A post on Bridging in blockchain and why it’s a key area we should understand although it’ll fade in the background.

Shai Perednik
3 min readApr 29, 2022
Avoiding bridge islands is key. you never want to get stuck on one!

I’ll break it up in the following sections and in future posts will dive into the areas!

0. Role of a Bridge

1. Types of Bridges

2. What happens when you bridge

3. Bridging and Interoperability

4. Challenges

5. Exploits

Role of a Bridge

I’m assuming you have a primer and background on what blockchain networks are here. If you’re new to bridging it’s exactly what it sounds like. It’s a main way to get between different networks. Without them you’re stuck on the island.

When you move assets from an exchange to a hardware wallet, or software if you must, you may be using a bridge.

One day in the future projects like Across, BungeeExchange, Connext.Network UA, lifiprotocol, Nomad, Stargate, Symbiosis Finance, Orbiter_Finance, and others will make bridges a back of the house thing. Similar to the poor sap that takes out the garbage in the restaurant, no one will see or care for the bridge till it stops working. We won’t see the bridge because we’ll just say I want to swap asset a for b without caring about what network it’s on. And if you do, then you’ll specify the destination and the dApp will figure out where to find the source asset.

Types of bridges:

1: Asset/Token (Similar to those above)

2: NFT, these can get hairy so follow XP.NETWORK and Scotty Beam for more depth!

3: Centralized vs Decentralized

So what actually happens when you bridge an asset let’s say from Avalanche to Fantom Foundation or ethereum to MetisDAO, and we’ll use a non-swap bridge like Synapse Protocol or Multichain (Previously Anyswap):

1: Atomic Swaps are key. Binance Academy and Others have good depth. TLDR; both sides of the contract have to be considered final or the tx fails. Dig into Hashed Time Locks Contracts

2: Wrapping. Think of wrapping like a vault. On one side you deposit the asset into the vault, and on the other side it’s released from another vault.

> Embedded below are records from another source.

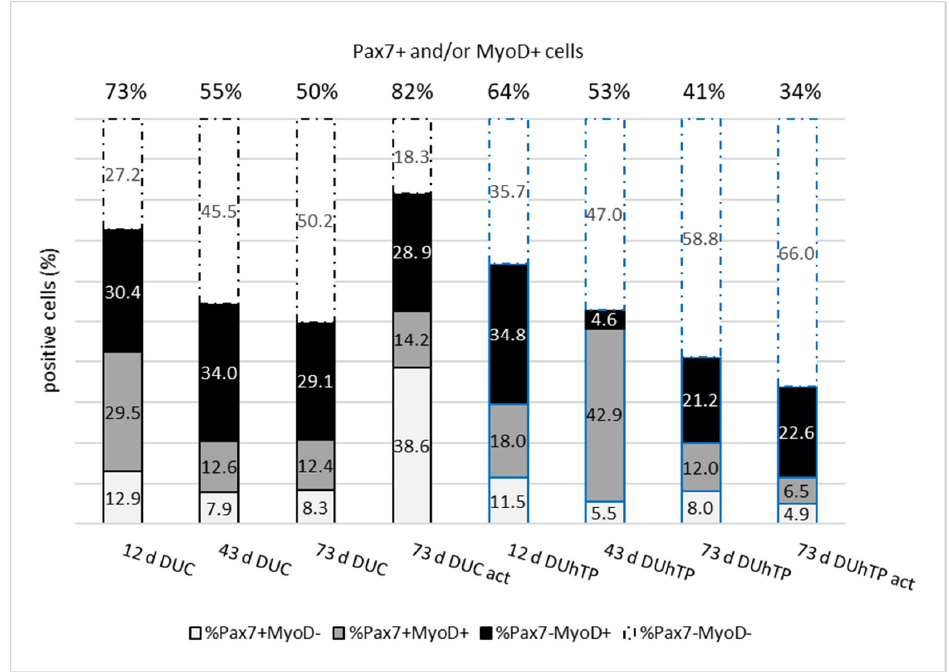
Figure 5. Percentage distribution of Pax7 (white), Pax7 and MyoD (gray), and MyoD (black) positive cells (Pax7+/MyoD−, Pax7+/MyoD+, and Pax7−/MyoD+) derived from sedentary male DUC (left, 12 d: n = 5 mice, 43 d: and 73 d: n = 12 mice, 73 d act: n = 7 mice) and DUhTP mice (right, blue border, 12 d: n = 8 mice, 43 d: n = 4 mice, 73 d: n = 5 mice and 73 d act: n = 3 mice) at the age of 12, 43, and 73 days (d) or from physically active (act) 73-day-old mice. At the top of the columns, the percentage of Pax7 and MyoD negative cells (Pax7−/MyoD−), respectively, of all considered cells, is given. For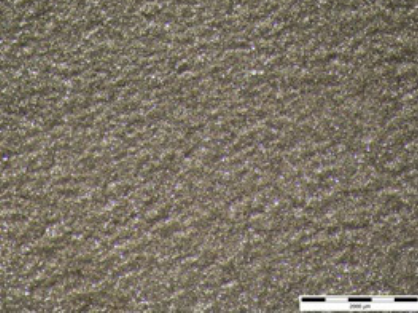
Figure 7: Macro views on evaluated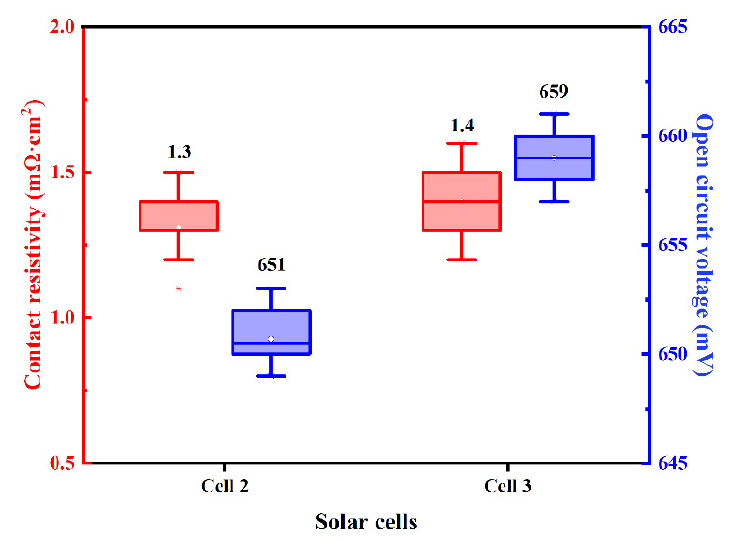
Figure 10. The distribution of the ρ c and V OC of the solar cells using the firing-through Al paste without and with Si particles.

The vaults communicate and agree on the transaction.

3: Burning/Minting. Asset is destroyed on one side and minted, created, on the other network.

4: NFT Replicants: You lock up the NFT in a contract on Chain A and a replica of that NFT’s metadata is minted on the destination chain. Remember, the arts not on chain generally.

Interoperability

Why is this important? Because of Interoperability;

The future is a multichain world and bridges will be a back of house thing. But they’ll be crucial for connecting the inevitable infinite amount of chains that will exist. For now one thing that’s key to understand is the terminology and what you’re talking about.

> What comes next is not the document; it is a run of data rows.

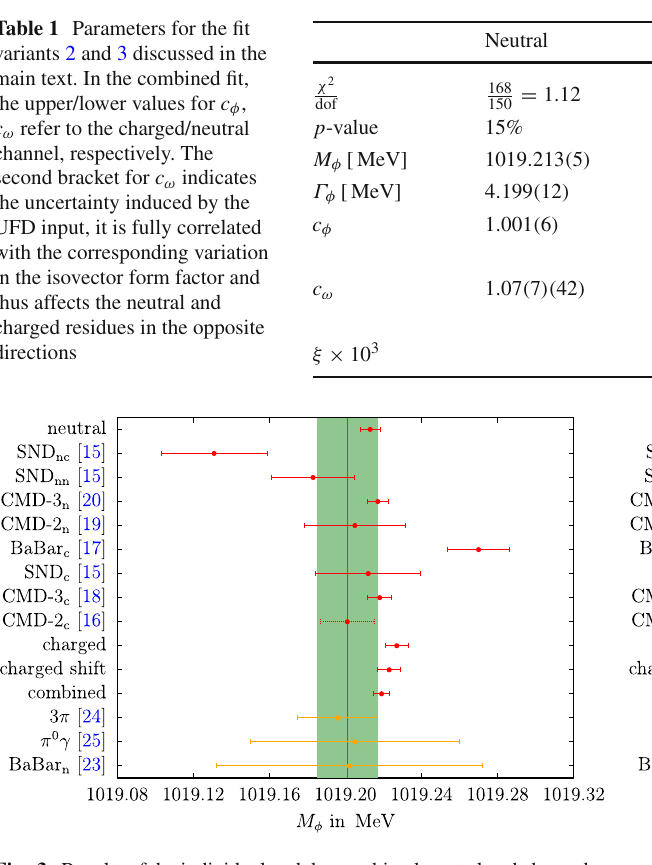
corresponds to the PDG mass average [26] shifted by the prescription from Ref. [25] to remove the VP effect. In orange the results for the e + e − → 3 π and e + e − → π 0 γ channels are given, as is the result for the neutral channel from BaBar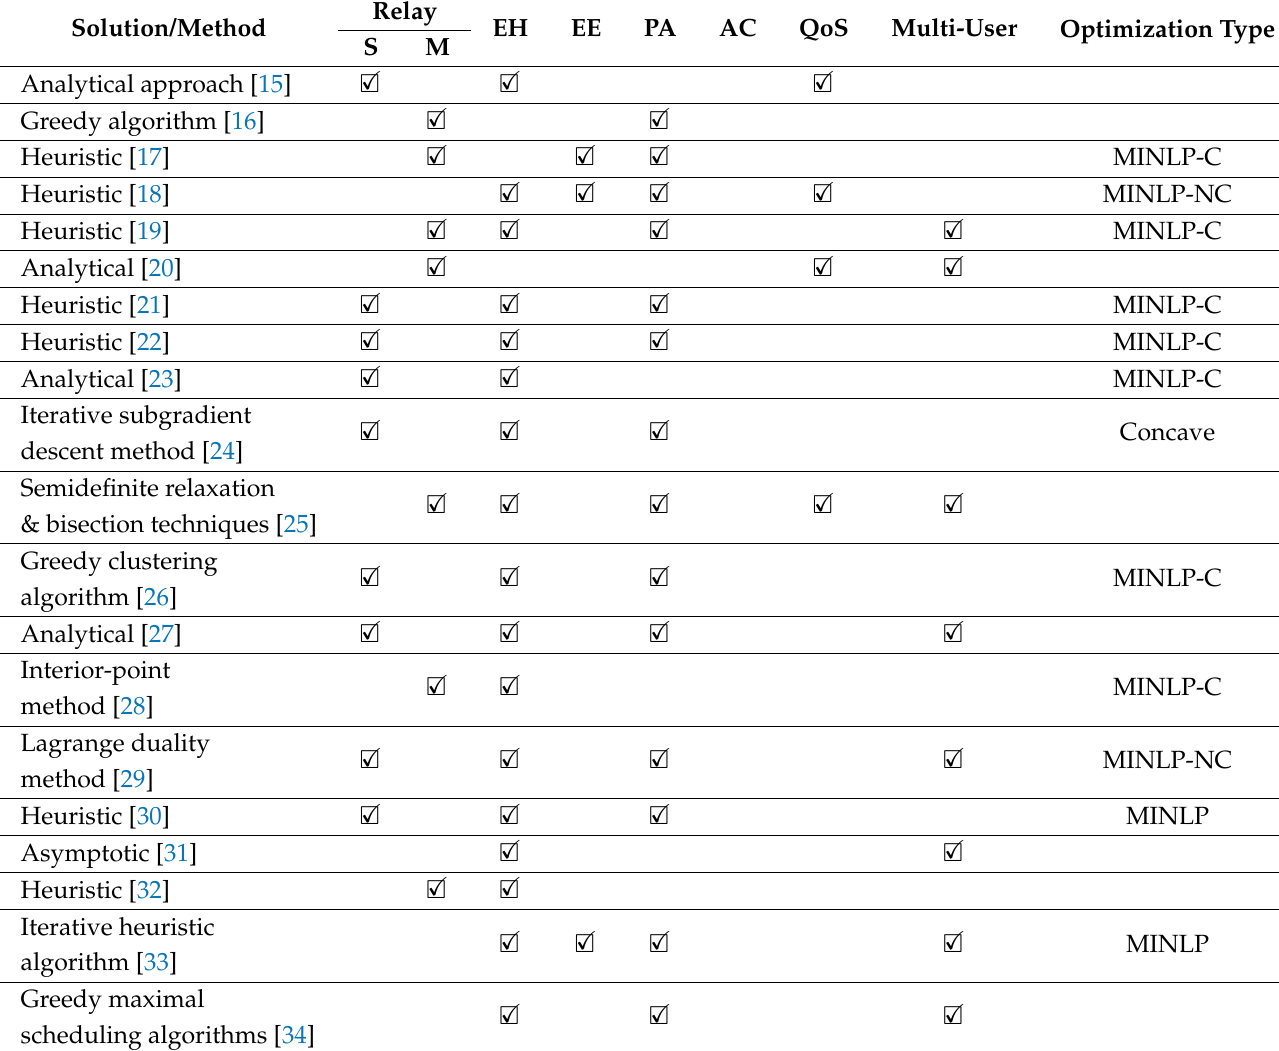
Table 1. State of the art literature of resource management in IoT-Networks with 5G/B5G communication in energy harvesting cooperative networks; where Single relay (S), as well as Multiple relays (M), are considered, here, EH: Energy Harvesting, EE: Energy Efficiency, PA: Power Allocation, AC: Admission Control, QoS: Quality of Service. Solution/Method Optimization Type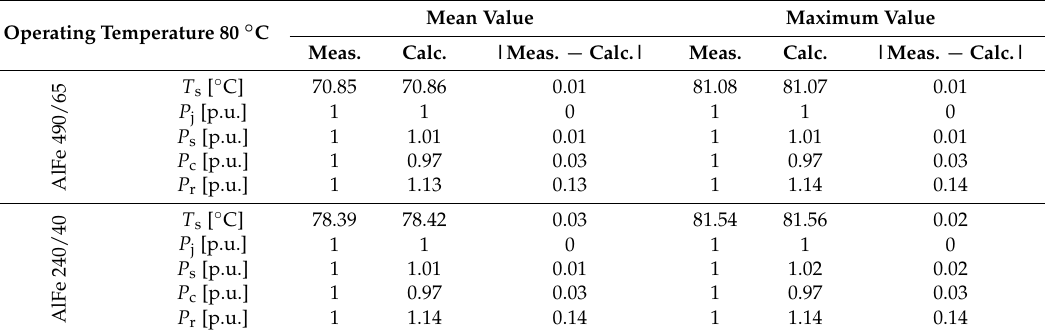
Table 12. Measured (meas.) and model-calculated (calc.) mean and maximum values of the conductor temperature, heating and cooling powers (per unit values) for conductors AlFe 490/65 and AlFe 240/40 at 80 ◦ C after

If you’re talking about a dApp like 1inch Network or DODO, those apps are multi-chain, because they support different networks. When you use a newer technology stack like Nomad and LayerZero Labs Stargate then that’s more of cross-chain. Because you’re sending a message across multiple chains. Cross-chain can also be using one of the above mentioned bridges to send a token across chains/networks.

Challenges Bridges and their users face:

1. Understanding Native vs Wrapped Tokens

2. Varying token standards and inconsistencies in implementations across chains

3. Liquidity on both sides of the bridge

4. Time to finality

5. User Experience

Exploits:

Wormhole Bridge — ~$320M — https://www.coindesk.com/tech/2022/02/02/blockchain-bridge-wormhole-suffers-possible-exploit-worth-over-250m/

Ronin Bridge — ~$600M — https://www.coindesk.com/tech/2022/03/29/axie-infinitys-ronin-network-suffers-625m-exploit/

That’s it for now on Bridging. Let me know if I missed something or you want a deeper dive.